Lead the UI with the strongest tier. Treat the narrative as garnish on top of citations and traces, not as the dish.

STEP 3

Explain at the altitude the decision requires.

There is no single right depth — there is the depth that supports this user's next decision. Over-explaining is its own failure: a wall of reasoning trains users to collapse the panel unread, and you lose the channel exactly as with over-displayed confidence in H1.

# Altitude follows consequence and the user's role
if stakes == "high" or user.is_reviewing:
    show(plan + sources + diff)        # inspectable substrate
elif user.asked_why:
    show(one_line_rationale, expandable=True)
else:
    show(outcome + provenance_badge)   # quiet by default

Default to a one-line "what and from where", make the full plan and sources one click away, and never auto-expand a chain-of-thought. Depth on demand beats depth by default.

STEP 4

Provenance is the highest-leverage transparency you can ship.

For most agent outputs the single most decision-useful piece of transparency is not why but from where: which source, which tool, which retrieved passage, what timestamp. Provenance is externally verifiable, hard to fabricate convincingly, and directly actionable — a user can click through and check. It also degrades gracefully: "I couldn't find a source for this" is itself honest, high-value transparency, and an agent that says it earns more calibrated trust than one that always has a fluent answer.

STEP 5

Make uncertainty and the road-not-taken visible.

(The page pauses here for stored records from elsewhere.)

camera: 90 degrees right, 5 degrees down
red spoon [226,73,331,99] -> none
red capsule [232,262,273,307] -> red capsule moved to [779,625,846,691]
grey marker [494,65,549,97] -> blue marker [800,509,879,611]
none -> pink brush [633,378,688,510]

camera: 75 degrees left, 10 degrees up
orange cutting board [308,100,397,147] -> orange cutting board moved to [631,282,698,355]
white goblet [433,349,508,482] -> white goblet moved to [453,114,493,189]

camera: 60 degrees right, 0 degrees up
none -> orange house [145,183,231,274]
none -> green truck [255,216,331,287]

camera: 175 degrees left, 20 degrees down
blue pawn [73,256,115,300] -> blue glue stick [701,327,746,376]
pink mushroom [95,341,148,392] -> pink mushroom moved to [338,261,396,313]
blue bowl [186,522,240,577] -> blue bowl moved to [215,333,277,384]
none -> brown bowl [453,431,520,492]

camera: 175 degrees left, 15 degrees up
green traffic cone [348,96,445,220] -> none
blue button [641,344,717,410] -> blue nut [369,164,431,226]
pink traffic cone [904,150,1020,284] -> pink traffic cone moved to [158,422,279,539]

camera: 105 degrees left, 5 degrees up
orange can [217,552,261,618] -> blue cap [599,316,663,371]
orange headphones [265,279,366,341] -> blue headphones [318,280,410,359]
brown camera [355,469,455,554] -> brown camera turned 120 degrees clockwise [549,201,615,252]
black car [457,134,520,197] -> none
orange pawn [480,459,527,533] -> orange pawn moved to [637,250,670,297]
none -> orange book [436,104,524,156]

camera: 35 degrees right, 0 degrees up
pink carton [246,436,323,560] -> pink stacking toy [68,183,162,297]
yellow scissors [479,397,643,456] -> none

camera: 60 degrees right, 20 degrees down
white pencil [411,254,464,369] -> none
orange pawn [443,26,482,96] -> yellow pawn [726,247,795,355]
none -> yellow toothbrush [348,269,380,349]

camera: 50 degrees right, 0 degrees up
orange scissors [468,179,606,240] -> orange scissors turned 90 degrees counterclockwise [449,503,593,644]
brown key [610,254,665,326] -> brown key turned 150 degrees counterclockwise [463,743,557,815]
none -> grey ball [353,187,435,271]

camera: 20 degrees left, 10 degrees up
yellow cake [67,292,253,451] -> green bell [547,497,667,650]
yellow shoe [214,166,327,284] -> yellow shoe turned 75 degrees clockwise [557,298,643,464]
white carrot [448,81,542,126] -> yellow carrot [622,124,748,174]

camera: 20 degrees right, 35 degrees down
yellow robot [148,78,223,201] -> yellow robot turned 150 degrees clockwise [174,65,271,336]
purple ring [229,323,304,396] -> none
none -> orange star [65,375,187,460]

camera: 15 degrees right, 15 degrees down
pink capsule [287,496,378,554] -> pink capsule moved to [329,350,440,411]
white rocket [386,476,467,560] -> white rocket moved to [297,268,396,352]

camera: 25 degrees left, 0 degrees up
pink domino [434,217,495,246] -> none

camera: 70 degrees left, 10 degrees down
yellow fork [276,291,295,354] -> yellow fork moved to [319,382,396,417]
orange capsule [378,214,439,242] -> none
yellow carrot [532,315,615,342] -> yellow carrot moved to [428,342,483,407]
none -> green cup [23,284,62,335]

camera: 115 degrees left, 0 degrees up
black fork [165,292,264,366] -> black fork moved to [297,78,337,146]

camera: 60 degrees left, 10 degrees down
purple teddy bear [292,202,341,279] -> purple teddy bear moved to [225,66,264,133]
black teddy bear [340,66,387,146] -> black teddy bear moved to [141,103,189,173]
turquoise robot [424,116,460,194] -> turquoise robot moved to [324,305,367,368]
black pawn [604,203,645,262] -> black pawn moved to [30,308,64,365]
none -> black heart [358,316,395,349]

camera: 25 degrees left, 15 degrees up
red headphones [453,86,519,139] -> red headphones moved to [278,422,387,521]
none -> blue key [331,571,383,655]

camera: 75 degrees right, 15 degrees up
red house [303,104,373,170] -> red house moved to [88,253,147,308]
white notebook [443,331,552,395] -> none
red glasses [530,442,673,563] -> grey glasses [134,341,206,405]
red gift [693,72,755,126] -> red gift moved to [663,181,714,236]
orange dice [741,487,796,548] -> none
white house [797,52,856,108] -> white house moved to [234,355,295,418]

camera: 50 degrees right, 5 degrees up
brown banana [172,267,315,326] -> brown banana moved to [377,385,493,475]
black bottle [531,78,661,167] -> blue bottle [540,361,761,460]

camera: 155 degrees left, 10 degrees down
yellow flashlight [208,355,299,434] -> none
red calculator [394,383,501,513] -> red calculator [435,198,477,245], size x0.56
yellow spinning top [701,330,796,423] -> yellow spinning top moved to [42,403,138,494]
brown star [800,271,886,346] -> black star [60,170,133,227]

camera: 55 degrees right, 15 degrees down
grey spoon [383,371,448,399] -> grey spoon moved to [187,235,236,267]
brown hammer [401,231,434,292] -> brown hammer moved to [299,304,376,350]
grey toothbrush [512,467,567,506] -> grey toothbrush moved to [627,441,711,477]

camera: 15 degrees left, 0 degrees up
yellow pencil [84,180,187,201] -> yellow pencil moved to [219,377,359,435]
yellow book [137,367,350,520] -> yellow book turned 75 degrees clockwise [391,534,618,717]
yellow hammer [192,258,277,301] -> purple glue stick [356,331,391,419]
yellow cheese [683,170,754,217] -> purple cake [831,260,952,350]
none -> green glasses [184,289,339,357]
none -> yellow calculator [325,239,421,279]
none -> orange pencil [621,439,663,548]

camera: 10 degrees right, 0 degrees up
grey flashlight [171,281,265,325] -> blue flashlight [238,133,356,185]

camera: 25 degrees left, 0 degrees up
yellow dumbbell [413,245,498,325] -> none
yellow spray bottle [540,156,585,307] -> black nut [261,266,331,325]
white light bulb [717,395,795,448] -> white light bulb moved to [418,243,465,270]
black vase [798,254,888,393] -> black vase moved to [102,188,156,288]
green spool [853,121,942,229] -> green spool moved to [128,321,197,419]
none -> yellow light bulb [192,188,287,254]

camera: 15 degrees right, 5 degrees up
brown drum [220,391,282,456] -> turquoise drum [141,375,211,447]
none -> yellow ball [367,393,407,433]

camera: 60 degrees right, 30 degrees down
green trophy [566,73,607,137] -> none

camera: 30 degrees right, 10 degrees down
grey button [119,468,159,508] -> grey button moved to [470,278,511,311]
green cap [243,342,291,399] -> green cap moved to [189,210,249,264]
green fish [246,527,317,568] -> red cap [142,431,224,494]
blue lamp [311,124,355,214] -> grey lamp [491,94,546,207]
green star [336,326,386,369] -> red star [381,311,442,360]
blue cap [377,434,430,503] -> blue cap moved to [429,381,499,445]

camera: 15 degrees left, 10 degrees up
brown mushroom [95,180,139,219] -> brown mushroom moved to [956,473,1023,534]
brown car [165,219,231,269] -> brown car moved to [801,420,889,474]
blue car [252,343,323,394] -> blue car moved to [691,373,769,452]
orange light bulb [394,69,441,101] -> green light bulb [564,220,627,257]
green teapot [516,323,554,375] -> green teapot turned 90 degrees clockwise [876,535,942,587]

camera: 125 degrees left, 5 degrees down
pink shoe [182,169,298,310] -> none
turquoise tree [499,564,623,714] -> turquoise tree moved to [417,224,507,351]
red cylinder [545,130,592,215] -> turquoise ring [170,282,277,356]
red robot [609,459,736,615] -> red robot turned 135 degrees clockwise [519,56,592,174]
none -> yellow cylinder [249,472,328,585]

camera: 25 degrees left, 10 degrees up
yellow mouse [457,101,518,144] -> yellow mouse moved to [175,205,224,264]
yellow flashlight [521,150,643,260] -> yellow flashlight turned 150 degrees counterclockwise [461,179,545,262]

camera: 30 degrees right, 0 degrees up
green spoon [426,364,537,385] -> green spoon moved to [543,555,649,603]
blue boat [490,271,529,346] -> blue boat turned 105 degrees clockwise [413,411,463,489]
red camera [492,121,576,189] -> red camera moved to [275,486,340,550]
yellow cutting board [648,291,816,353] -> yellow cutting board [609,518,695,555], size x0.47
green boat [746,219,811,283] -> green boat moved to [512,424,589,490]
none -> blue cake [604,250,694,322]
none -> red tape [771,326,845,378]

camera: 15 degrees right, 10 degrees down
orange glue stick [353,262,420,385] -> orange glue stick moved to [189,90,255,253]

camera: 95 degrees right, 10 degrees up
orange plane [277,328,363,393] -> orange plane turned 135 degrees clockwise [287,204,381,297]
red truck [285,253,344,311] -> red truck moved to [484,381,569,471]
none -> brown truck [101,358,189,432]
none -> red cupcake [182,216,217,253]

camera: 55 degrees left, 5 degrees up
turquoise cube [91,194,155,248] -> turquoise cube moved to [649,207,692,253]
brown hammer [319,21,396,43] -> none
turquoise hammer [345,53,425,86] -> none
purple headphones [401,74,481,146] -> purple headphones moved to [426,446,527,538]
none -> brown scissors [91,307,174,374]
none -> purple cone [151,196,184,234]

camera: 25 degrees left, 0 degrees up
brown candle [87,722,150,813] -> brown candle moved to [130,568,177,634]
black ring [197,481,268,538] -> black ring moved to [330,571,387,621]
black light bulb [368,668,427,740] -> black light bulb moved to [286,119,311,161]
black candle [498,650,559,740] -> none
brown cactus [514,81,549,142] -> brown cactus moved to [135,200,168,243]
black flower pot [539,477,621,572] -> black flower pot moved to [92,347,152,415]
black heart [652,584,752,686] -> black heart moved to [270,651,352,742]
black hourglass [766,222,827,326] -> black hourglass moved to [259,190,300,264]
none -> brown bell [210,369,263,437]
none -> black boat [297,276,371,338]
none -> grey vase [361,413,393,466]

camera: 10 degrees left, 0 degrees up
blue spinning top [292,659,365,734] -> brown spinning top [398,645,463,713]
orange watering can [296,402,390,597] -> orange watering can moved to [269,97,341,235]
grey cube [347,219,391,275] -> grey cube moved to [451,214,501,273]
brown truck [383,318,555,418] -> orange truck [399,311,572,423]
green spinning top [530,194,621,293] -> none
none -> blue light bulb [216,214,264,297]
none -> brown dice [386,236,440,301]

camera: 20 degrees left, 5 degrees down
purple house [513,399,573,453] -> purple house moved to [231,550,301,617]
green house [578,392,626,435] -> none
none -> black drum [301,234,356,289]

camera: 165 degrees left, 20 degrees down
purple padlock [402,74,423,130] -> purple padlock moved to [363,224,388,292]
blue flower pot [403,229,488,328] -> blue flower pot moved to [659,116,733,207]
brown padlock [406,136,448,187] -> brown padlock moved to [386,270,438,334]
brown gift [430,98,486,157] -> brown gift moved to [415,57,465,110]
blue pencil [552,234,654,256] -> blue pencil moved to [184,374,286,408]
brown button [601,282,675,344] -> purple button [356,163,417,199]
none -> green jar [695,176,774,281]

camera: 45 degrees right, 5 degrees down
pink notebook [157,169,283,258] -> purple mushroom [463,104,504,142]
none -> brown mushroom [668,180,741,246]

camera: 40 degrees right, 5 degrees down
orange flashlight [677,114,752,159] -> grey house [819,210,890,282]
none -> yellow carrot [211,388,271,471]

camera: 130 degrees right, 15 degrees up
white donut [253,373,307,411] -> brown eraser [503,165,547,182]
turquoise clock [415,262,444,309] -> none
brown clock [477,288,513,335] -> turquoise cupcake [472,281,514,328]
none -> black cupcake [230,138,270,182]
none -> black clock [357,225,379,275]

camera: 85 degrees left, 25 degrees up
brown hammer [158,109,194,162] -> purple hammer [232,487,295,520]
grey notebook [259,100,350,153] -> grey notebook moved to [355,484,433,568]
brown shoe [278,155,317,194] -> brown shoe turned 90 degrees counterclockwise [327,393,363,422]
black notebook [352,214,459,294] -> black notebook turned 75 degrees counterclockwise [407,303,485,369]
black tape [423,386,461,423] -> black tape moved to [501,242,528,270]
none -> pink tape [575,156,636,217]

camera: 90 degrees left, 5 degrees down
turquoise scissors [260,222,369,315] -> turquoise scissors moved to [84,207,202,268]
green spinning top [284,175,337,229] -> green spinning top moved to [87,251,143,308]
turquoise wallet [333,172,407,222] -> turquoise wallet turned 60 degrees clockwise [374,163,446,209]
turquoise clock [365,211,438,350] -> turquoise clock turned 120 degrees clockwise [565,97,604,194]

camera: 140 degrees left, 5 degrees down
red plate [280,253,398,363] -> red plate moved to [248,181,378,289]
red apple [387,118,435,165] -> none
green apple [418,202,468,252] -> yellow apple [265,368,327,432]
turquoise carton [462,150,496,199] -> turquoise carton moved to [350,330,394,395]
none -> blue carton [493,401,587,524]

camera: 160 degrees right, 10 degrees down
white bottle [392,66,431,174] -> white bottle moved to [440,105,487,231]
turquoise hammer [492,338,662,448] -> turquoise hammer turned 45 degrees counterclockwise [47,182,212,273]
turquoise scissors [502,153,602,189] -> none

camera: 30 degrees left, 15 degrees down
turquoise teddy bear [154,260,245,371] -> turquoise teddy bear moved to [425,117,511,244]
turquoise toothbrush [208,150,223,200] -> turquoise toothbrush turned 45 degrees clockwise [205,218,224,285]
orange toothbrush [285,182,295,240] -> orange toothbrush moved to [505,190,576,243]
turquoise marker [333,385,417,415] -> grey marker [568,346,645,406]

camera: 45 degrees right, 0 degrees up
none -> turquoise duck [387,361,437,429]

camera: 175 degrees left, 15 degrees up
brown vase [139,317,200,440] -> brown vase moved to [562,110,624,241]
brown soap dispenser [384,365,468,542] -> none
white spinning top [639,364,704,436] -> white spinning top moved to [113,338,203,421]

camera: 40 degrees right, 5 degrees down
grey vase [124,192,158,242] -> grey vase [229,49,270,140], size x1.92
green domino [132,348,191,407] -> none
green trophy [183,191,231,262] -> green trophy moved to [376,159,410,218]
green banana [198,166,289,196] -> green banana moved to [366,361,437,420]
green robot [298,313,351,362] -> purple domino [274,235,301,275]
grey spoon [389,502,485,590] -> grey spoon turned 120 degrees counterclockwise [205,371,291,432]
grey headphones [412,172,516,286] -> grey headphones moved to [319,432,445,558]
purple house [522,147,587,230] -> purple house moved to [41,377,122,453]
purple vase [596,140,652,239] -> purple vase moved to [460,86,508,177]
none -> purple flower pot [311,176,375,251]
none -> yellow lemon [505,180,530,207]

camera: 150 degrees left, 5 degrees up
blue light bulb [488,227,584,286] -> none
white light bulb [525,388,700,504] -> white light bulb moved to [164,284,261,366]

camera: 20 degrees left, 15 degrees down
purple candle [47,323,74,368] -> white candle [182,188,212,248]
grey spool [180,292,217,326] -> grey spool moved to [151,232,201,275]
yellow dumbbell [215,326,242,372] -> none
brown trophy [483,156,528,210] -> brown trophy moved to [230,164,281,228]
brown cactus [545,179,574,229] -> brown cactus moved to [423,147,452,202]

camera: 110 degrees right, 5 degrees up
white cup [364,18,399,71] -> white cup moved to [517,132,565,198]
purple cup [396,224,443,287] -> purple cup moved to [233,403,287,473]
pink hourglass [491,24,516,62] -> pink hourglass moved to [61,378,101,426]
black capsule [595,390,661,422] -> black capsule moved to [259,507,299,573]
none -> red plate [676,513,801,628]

Transparency that only narrates the chosen path hides the information a reviewer most needs: what the agent was unsure about and what it nearly did instead. Surface the close alternative it rejected, the assumption it had to make, and the inputs it lacked. This converts the explanation from a justification (which motivates rationalization) into a decision aid (which invites correction) — and it routes the reviewer's scarce attention to the load-bearing assumptions instead of the confident middle.

STEP 6

When NOT to show the reasoning trace.

If you can't verify a rationale is faithful, don't present it as the agent's reasoning — surface checkable provenance and the plan instead, and let a self-reported narrative stay an explicit, opt-in hypothesis.